- Opening Delimiter -

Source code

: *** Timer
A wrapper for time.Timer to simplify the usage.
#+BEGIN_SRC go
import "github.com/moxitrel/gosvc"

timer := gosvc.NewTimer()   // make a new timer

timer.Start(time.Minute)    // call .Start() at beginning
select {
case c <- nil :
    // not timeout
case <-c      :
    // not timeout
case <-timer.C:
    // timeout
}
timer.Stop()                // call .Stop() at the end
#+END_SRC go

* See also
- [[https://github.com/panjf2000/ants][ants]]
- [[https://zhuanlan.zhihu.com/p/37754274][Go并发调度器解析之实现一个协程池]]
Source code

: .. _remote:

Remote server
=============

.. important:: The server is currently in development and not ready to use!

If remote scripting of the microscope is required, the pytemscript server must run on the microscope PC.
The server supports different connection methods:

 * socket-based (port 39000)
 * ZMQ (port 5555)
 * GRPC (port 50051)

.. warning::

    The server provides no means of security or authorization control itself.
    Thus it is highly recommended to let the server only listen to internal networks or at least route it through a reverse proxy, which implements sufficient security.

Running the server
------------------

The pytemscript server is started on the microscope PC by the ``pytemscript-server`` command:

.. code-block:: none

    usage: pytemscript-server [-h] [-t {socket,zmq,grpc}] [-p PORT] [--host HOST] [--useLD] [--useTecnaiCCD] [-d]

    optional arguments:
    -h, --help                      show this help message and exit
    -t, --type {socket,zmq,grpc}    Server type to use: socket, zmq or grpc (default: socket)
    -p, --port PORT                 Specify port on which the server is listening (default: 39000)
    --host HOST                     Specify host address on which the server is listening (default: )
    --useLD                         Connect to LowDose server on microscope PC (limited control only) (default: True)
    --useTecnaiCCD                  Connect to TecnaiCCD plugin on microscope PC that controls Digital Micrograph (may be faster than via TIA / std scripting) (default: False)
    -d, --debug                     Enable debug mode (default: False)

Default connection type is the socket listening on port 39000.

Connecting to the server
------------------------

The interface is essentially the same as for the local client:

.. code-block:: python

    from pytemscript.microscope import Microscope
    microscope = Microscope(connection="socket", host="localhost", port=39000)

- Closing Delimiter -

■ Work task
Each line above that contains "gosvc" counts once; report the total of such lines and nothing more.

■ Worked solution
2